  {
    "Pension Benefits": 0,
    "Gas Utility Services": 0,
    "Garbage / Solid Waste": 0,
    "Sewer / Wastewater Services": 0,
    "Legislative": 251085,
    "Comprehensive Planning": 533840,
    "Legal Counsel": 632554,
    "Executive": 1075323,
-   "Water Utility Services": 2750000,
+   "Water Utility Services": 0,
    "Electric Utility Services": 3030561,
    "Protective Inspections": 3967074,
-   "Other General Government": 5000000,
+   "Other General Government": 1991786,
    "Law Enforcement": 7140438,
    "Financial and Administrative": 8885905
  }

---

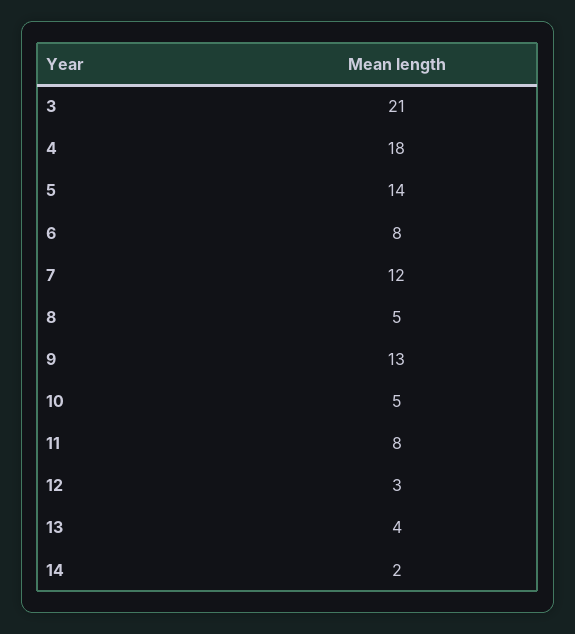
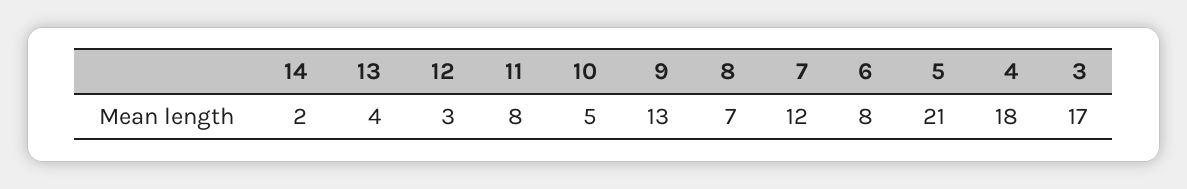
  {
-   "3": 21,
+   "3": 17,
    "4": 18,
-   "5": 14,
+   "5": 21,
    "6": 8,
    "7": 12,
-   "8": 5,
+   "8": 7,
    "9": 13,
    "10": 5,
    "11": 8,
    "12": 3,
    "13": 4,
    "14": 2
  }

GOAL OF THE EXERCISE:
Look through the listing, and copy each line in which the string "General" turns up.

EXPECTED ANSWER:
-   "Other General Government": 5000000,
+   "Other General Government": 1991786,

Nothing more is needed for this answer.